We can bitch at Path all day, but there exists strong incentive to do this, and people who don't do this will have unilaterally disarmed and be at a disadvantage. We need to encourage the first group to not do this, and encourage the second group to keep it up and not feel like suckers for respecting their users.
Would it also be okay to murder people in order to pay your rent and your backers are nervous? What about just hitting them over the head? What about just threatening to hit them?
Ethical justification isn't easy, but it's also not this hard. The entire point of being ethical is that you might lose out as a result of being ethical. If you opt to discard ethics in order to get ahead, you are being unethical. That is what it means to be unethical.
I think a better solution is to make fines exponential (for repeated reasons), for e.g. 1st time $10, 2nd time $100, third time $1000 dollars and so on.
Fines are meant to discourage behaviour found unacceptable by society[0]. That obviously fails to work if the net outcome of a ‘discouraged’ action is still positive even after taking into account the fine (and compensation for damage, if any).
So, really, the (first) fine was not high enough. For a very similar reason, non-trivial fines[1] are usually given as a percentage of turnover or daily fines.
[0] Note that jail time also serves to rehabilitate the offender in case of serious crimes. That obviously doesn’t really work with companies, and unfortunately, carelessness with other people’s data is not considered a serious crime in many places.
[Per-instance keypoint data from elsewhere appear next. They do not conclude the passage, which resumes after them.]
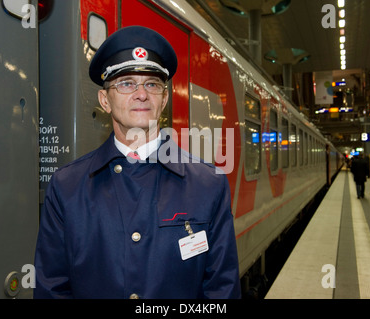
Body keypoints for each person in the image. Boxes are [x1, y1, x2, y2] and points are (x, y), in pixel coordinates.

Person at [34, 26, 241, 299]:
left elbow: (222, 292)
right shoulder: (66, 187)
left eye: (152, 84)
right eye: (126, 83)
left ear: (164, 99)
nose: (141, 94)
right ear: (105, 100)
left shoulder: (208, 184)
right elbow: (52, 290)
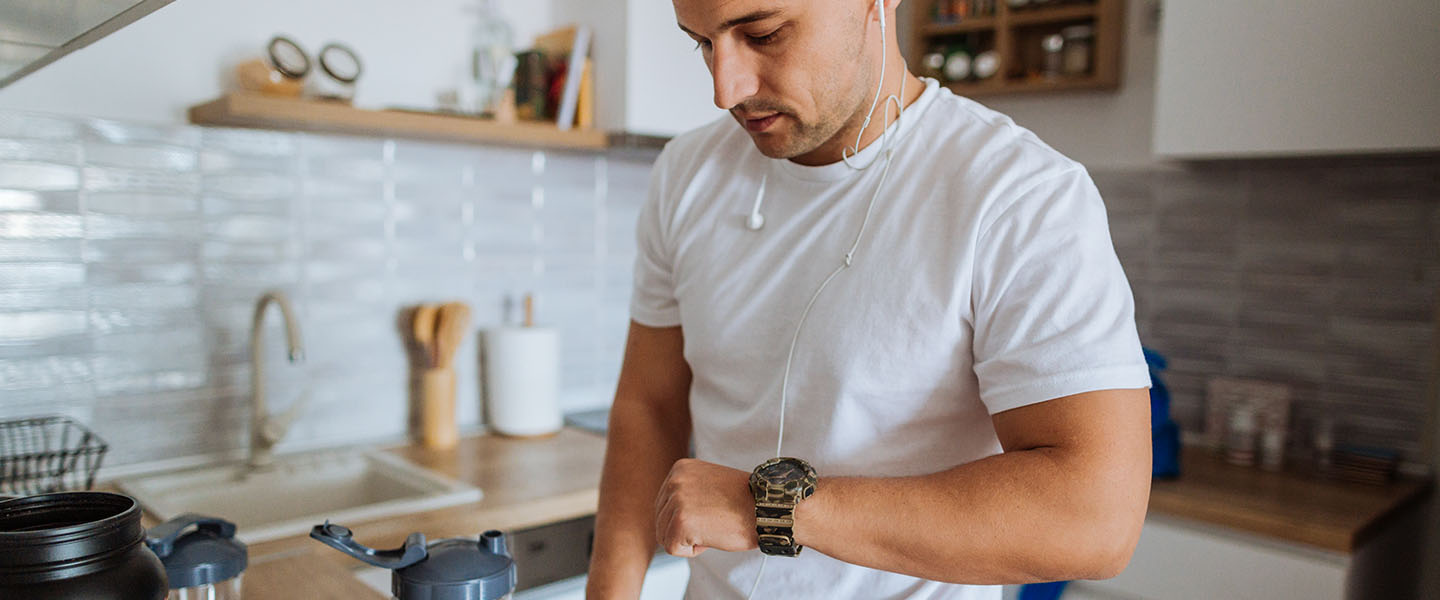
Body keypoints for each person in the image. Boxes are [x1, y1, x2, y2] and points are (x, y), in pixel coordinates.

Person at [586, 0, 1153, 598]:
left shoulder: (1018, 195)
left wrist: (771, 508)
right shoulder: (686, 173)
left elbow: (1095, 520)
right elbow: (649, 406)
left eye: (765, 33)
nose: (727, 89)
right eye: (701, 43)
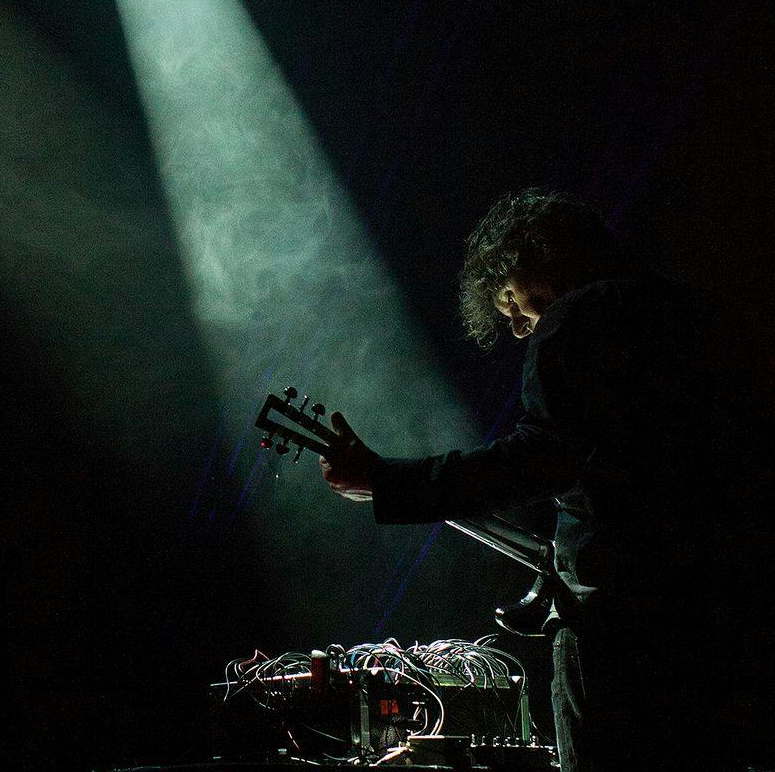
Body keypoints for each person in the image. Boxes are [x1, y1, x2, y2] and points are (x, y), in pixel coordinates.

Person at [319, 189, 773, 771]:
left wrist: (390, 481)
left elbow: (536, 459)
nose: (514, 326)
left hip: (621, 633)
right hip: (734, 618)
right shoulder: (713, 317)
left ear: (542, 257)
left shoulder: (576, 318)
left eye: (510, 300)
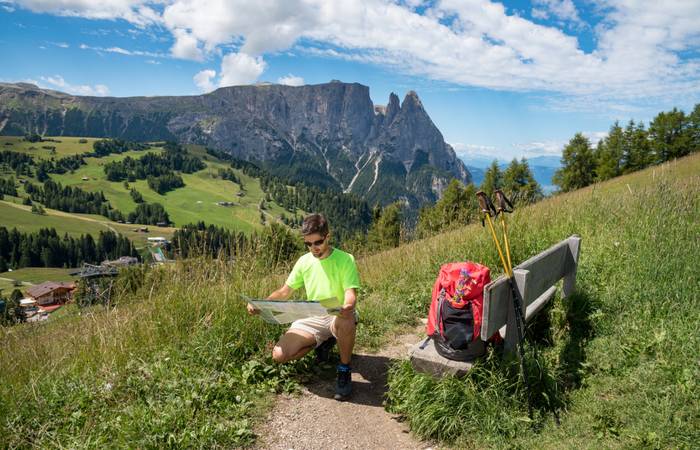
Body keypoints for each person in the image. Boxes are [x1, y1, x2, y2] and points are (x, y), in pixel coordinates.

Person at [247, 213, 360, 401]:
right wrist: (261, 304)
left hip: (337, 314)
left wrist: (348, 306)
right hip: (312, 316)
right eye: (308, 244)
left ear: (328, 237)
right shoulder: (304, 261)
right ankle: (322, 343)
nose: (313, 248)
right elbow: (284, 292)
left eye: (318, 242)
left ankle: (344, 369)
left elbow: (350, 293)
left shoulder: (345, 259)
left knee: (347, 317)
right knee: (279, 355)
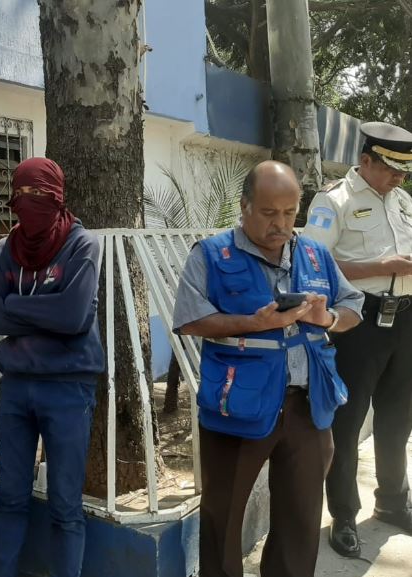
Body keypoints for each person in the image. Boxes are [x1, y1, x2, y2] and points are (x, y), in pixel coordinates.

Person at [173, 160, 363, 577]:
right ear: (244, 206)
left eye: (290, 212)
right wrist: (253, 323)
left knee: (301, 522)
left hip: (309, 408)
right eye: (268, 212)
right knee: (222, 520)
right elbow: (189, 318)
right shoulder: (212, 254)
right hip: (237, 408)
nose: (281, 224)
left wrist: (326, 318)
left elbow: (352, 308)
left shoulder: (315, 254)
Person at [0, 157, 104, 577]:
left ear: (58, 196)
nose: (30, 202)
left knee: (65, 505)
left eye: (40, 193)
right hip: (17, 387)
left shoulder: (81, 244)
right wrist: (47, 309)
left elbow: (75, 318)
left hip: (68, 387)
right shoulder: (4, 249)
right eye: (22, 193)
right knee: (10, 497)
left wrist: (16, 302)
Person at [303, 121, 412, 557]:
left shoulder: (402, 201)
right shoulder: (335, 201)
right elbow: (315, 264)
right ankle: (344, 515)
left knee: (398, 417)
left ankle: (391, 502)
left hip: (407, 318)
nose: (399, 177)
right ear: (365, 160)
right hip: (359, 320)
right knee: (347, 423)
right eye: (391, 168)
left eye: (405, 170)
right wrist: (380, 267)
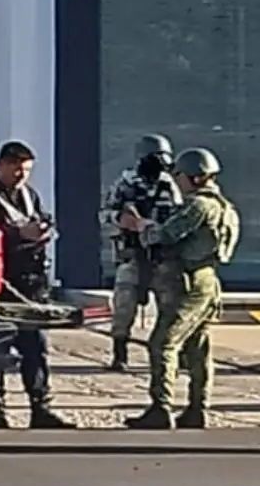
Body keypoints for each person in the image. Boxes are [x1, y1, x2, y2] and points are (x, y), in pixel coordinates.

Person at [121, 147, 242, 429]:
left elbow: (165, 235)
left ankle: (161, 407)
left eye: (179, 175)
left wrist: (141, 225)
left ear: (195, 178)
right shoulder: (226, 207)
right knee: (198, 346)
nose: (176, 181)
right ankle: (198, 407)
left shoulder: (198, 205)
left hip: (188, 282)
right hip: (207, 280)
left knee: (163, 343)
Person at [0, 141, 74, 430]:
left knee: (36, 346)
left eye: (26, 170)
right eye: (17, 169)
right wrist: (18, 234)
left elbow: (38, 218)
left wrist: (41, 231)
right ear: (2, 164)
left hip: (30, 284)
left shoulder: (28, 195)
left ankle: (40, 407)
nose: (21, 176)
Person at [101, 134, 181, 371]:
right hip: (133, 253)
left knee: (171, 306)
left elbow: (179, 215)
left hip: (161, 255)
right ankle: (119, 353)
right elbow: (104, 214)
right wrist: (124, 221)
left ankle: (174, 352)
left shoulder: (170, 184)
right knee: (124, 304)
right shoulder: (125, 183)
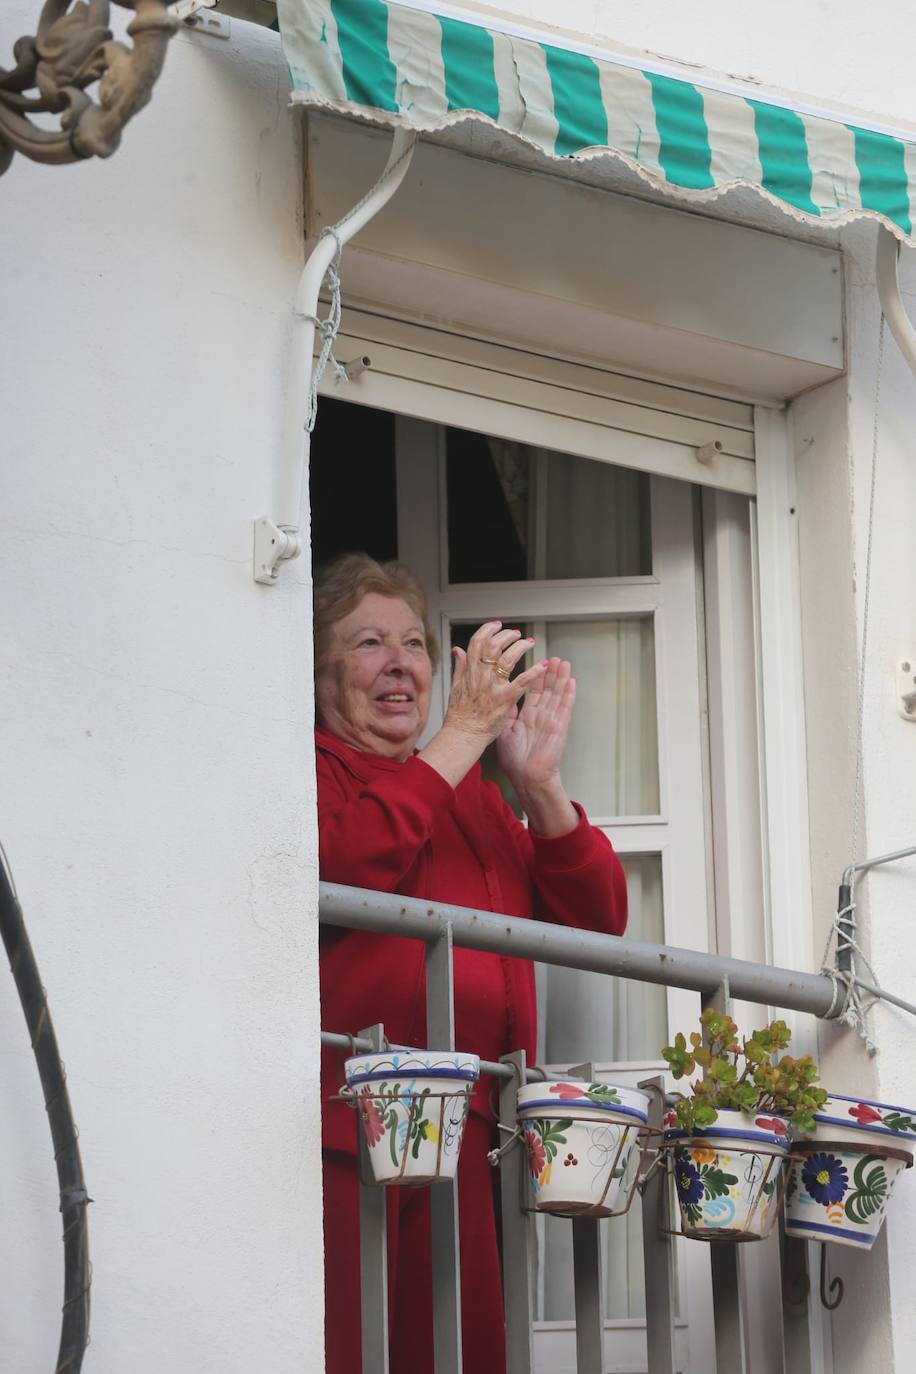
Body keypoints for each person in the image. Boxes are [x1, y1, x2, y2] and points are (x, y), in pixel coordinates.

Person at [315, 553, 628, 1374]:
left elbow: (599, 919)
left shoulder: (471, 797)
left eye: (414, 643)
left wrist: (538, 785)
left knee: (458, 1356)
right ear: (320, 675)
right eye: (367, 643)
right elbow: (345, 863)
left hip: (471, 1132)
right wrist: (459, 738)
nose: (398, 663)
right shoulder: (311, 768)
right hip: (350, 1129)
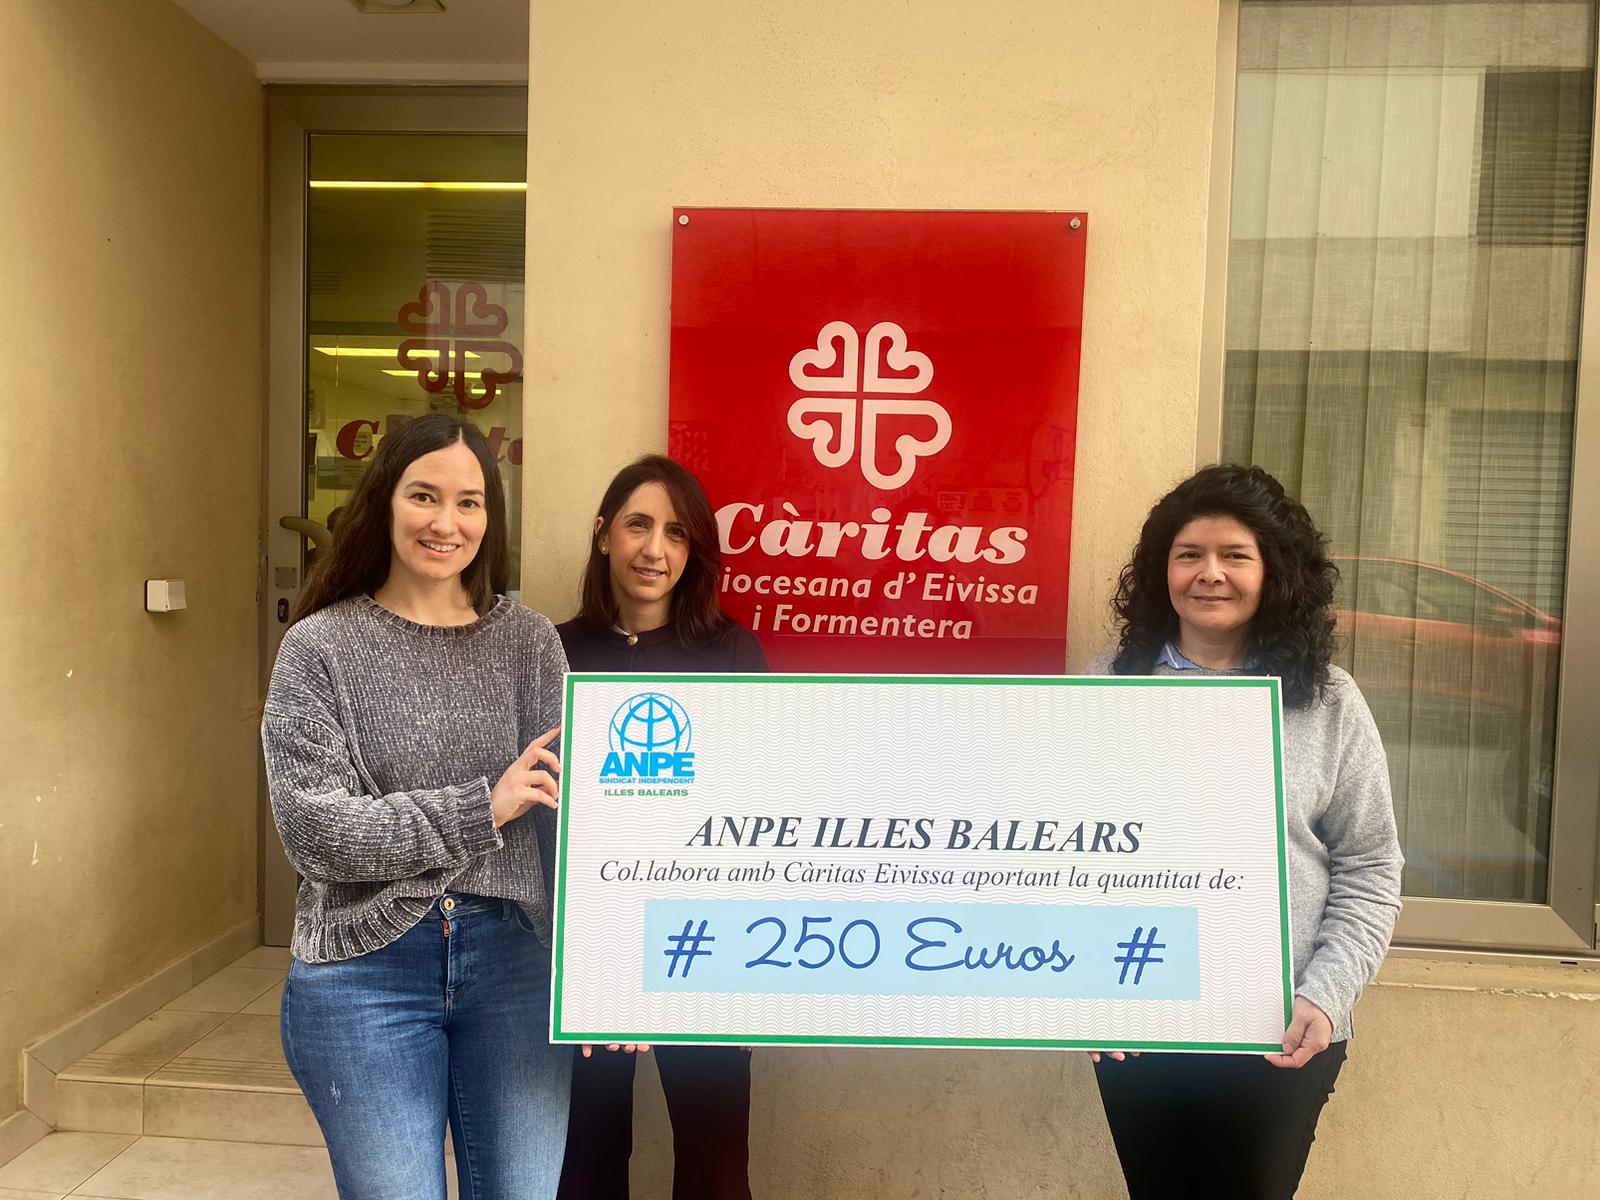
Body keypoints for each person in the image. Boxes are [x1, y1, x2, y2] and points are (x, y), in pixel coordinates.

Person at [262, 413, 571, 1200]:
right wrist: (481, 809)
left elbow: (577, 818)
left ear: (490, 519)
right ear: (385, 500)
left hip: (516, 963)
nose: (446, 523)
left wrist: (614, 975)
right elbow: (314, 830)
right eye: (424, 496)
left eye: (469, 502)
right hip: (363, 974)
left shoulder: (530, 643)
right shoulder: (319, 647)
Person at [1087, 464, 1403, 1200]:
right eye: (1188, 555)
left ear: (1274, 573)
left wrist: (1325, 994)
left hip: (1282, 1026)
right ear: (1161, 570)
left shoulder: (1327, 701)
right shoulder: (1108, 685)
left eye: (1235, 555)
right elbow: (1071, 855)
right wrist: (1089, 990)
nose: (1210, 574)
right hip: (1142, 1020)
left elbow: (1370, 865)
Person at [556, 454, 767, 1200]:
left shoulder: (734, 653)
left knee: (716, 1168)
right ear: (603, 534)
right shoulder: (552, 651)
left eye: (676, 533)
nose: (655, 549)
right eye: (638, 525)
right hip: (581, 951)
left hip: (702, 946)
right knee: (584, 1161)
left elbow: (756, 804)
Yeah, that's why I think exponential grow in fines for repeated offenses by a company is a good idea, it will eventually be net negative for the company so they will stop doing it.
Because you can't know the net positive in advance; is way too dependent of the context and that includes the size of the company.
It also discourages the searching of flaws in the system because even if you get away with it once (net-positive) you know the next time the fine will make unviable.
BTW this is similar to how already the civil justice system works in many countries, where after repeated minor offenses you go to jail.
There's annoying spam, and then there's straight-out-lying spam -- the "x has sent you a message, you need to create an account to view it" type.
Just curious, is there a way to sue/fine a company like this for false advertising, essentially?